● PROBLEM DETAILS
Give the text read from all of the rows below as a numbered list of lines, leaving out blank lines and the pictures.

^^^^^^^^

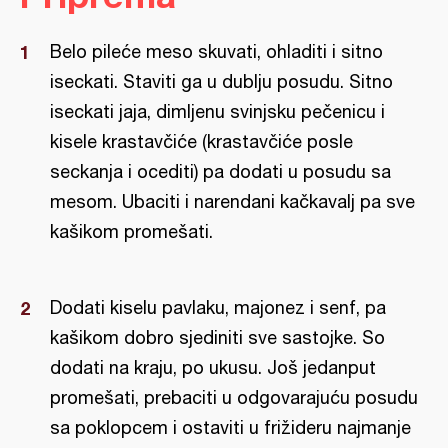
Belo pileće meso skuvati, ohladiti i sitno
iseckati. Staviti ga u dublju posudu. Sitno
iseckati jaja, dimljenu svinjsku pečenicu i
kisele krastavčiće (krastavčiće posle
seckanja i ocediti) pa dodati u posudu sa
mesom. Ubaciti i narendani kačkavalj pa sve
kašikom promešati.
Dodati kiselu pavlaku, majonez i senf, pa
kašikom dobro sjediniti sve sastojke. So
dodati na kraju, po ukusu. Još jedanput
promešati, prebaciti u odgovarajuću posudu
sa poklopcem i ostaviti u frižideru najmanje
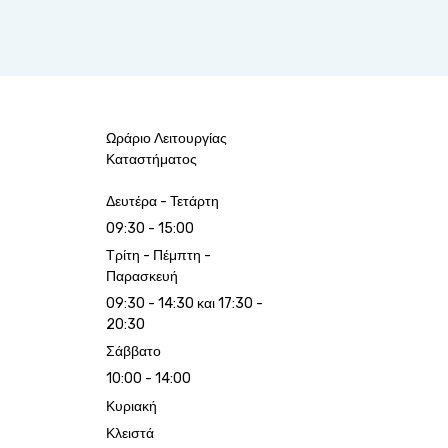
Ωράριο Λειτουργίας
Καταστήματος
Δευτέρα - Τετάρτη
09:30 - 15:00
Τρίτη - Πέμπτη -
Παρασκευή
09:30 - 14:30 και 17:30 -
20:30
Σάββατο
10:00 - 14:00
Κυριακή
Κλειστά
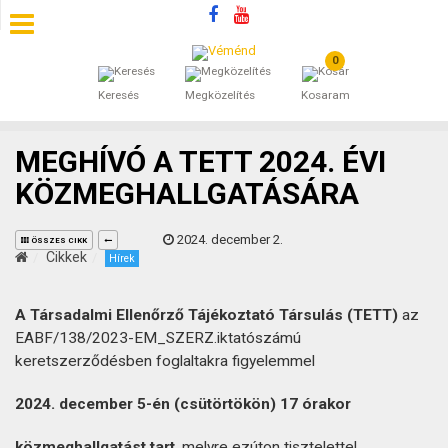
0
SZÁLLÁSOK
Keresés
Megközelítés
Kosaram
BEJEGYZÉSEK
MEGHÍVÓ A TETT 2024. ÉVI
ÁLTALÁNOS SZERZŐDÉSI FELTÉTELEK
KÖZMEGHALLGATÁSÁRA
KINCSES BARANYA VÉMÉND
2024. december 2.
ÖSSZES CIKK
Cikkek
Hírek
KAPCSOLAT
A Társadalmi Ellenőrző Tájékoztató Társulás (TETT)
az
EABF/138/2023-EM_SZERZ.iktatószámú
keretszerződésben foglaltakra figyelemmel
2024. december 5-én (csütörtökön) 17 órakor
közmeghallgatást tart
, melyre ezúton tisztelettel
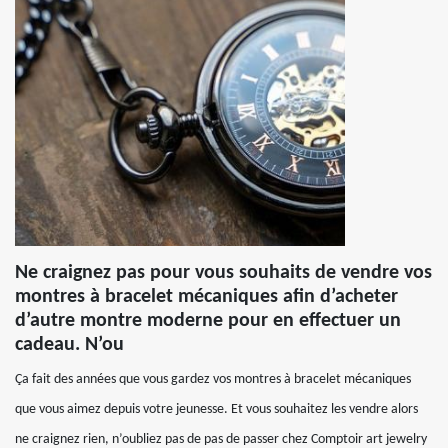
Ne craignez pas pour vous souhaits de vendre vos
montres à bracelet mécaniques afin d’acheter
d’autre montre moderne pour en effectuer un
cadeau. N’ou
Ça fait des années que vous gardez vos montres à bracelet mécaniques
que vous aimez depuis votre jeunesse. Et vous souhaitez les vendre alors
ne craignez rien, n’oubliez pas de pas de passer chez Comptoir art jewelry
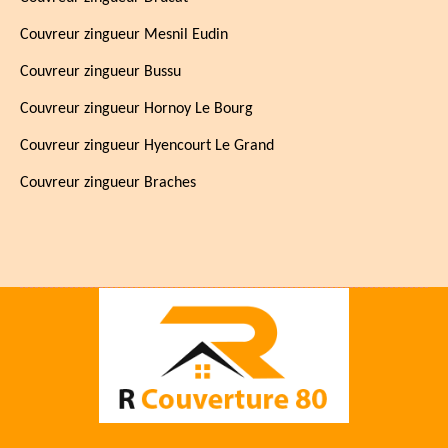
Couvreur zingueur Mesnil Eudin
Couvreur zingueur Bussu
Couvreur zingueur Hornoy Le Bourg
Couvreur zingueur Hyencourt Le Grand
Couvreur zingueur Braches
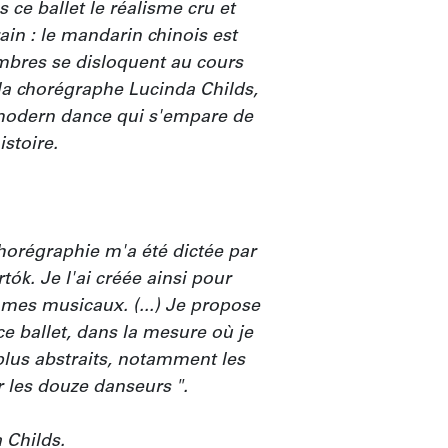
 ce ballet le réalisme cru et 
n : le mandarin chinois est 
bres se disloquent au cours 
la chorégraphe Lucinda Childs, 
modern dance qui s'empare de 
stoire.

horégraphie m'a été dictée par 
ók. Je l'ai créée ainsi pour 
mes musicaux. (...) Je propose 
e ballet, dans la mesure où je 
plus abstraits, notamment les 
les douze danseurs ".

Childs.
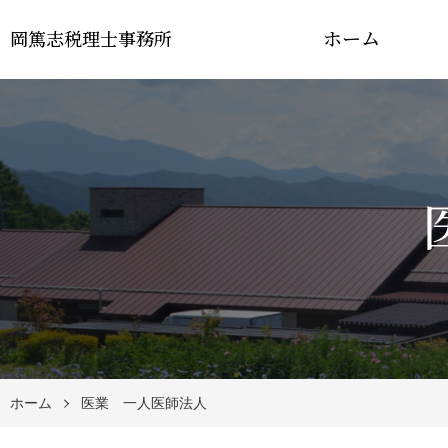
ホーム
岡篤志税理士事務所
ホーム
医業 一人医師法人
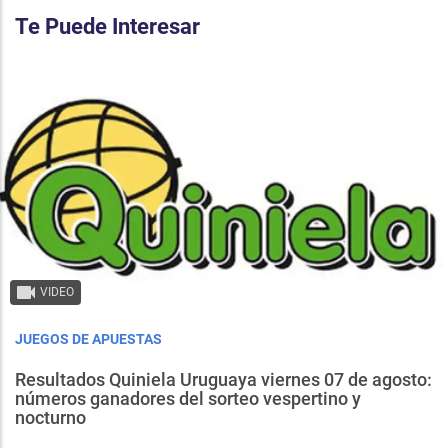
Te Puede Interesar
VIDEO
JUEGOS DE APUESTAS
Resultados Quiniela Uruguaya viernes 07 de agosto:
números ganadores del sorteo vespertino y
nocturno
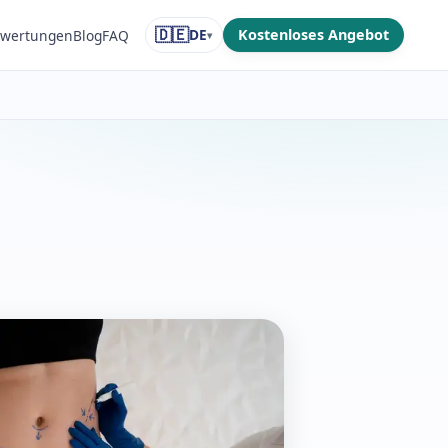
🇩🇪
DE
Kostenloses Angebot
wertungen
Blog
FAQ
▾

^^^^^^^^

● ANSWER TO THIS PROBLEM
1. Belo pileće meso skuvati, ohladiti i sitno
2. iseckati. Staviti ga u dublju posudu. Sitno
3. iseckati jaja, dimljenu svinjsku pečenicu i
4. kisele krastavčiće (krastavčiće posle
5. seckanja i ocediti) pa dodati u posudu sa
6. mesom. Ubaciti i narendani kačkavalj pa sve
7. kašikom promešati.
8. Dodati kiselu pavlaku, majonez i senf, pa
9. kašikom dobro sjediniti sve sastojke. So
10. dodati na kraju, po ukusu. Još jedanput
11. promešati, prebaciti u odgovarajuću posudu
12. sa poklopcem i ostaviti u frižideru najmanje
13. Ωράριο Λειτουργίας
14. Καταστήματος
15. Δευτέρα - Τετάρτη
16. 09:30 - 15:00
17. Τρίτη - Πέμπτη -
18. Παρασκευή
19. 09:30 - 14:30 και 17:30 -
20. 20:30
21. Σάββατο
22. 10:00 - 14:00
23. Κυριακή
24. Κλειστά
25. 0
26. SZÁLLÁSOK
27. Keresés
28. Megközelítés
29. Kosaram
30. BEJEGYZÉSEK
31. MEGHÍVÓ A TETT 2024. ÉVI
32. ÁLTALÁNOS SZERZŐDÉSI FELTÉTELEK
33. KÖZMEGHALLGATÁSÁRA
34. KINCSES BARANYA VÉMÉND
35. 2024. december 2.
36. ÖSSZES CIKK
37. Cikkek
38. Hírek
39. KAPCSOLAT
40. A Társadalmi Ellenőrző Tájékoztató Társulás (TETT)
41. az
42. EABF/138/2023-EM_SZERZ.iktatószámú
43. keretszerződésben foglaltakra figyelemmel
44. 2024. december 5-én (csütörtökön) 17 órakor
45. közmeghallgatást tart
46. , melyre ezúton tisztelettel
47. Ne craignez pas pour vous souhaits de vendre vos
48. montres à bracelet mécaniques afin d’acheter
49. d’autre montre moderne pour en effectuer un
50. cadeau. N’ou
51. Ça fait des années que vous gardez vos montres à bracelet mécaniques
52. que vous aimez depuis votre jeunesse. Et vous souhaitez les vendre alors
53. ne craignez rien, n’oubliez pas de pas de passer chez Comptoir art jewelry
54. Couvreur zingueur Mesnil Eudin
55. Couvreur zingueur Bussu
56. Couvreur zingueur Hornoy Le Bourg
57. Couvreur zingueur Hyencourt Le Grand
58. Couvreur zingueur Braches
59.  ce ballet le réalisme cru et 
60. n : le mandarin chinois est 
61. bres se disloquent au cours 
62. la chorégraphe Lucinda Childs, 
63. modern dance qui s'empare de 
64. stoire.
65. horégraphie m'a été dictée par 
66. ók. Je l'ai créée ainsi pour 
67. mes musicaux. (...) Je propose 
68. e ballet, dans la mesure où je 
69. plus abstraits, notamment les 
70. les douze danseurs ".
71. Childs.
72. ホーム
73. 岡篤志税理士事務所
74. ホーム
75. 医業 一人医師法人
76. Te Puede Interesar
77. VIDEO
78. JUEGOS DE APUESTAS
79. Resultados Quiniela Uruguaya viernes 07 de agosto:
80. números ganadores del sorteo vespertino y
81. nocturno
82. 🇩🇪
83. DE
84. Kostenloses Angebot
85. wertungen
86. Blog
87. FAQ
88. ▾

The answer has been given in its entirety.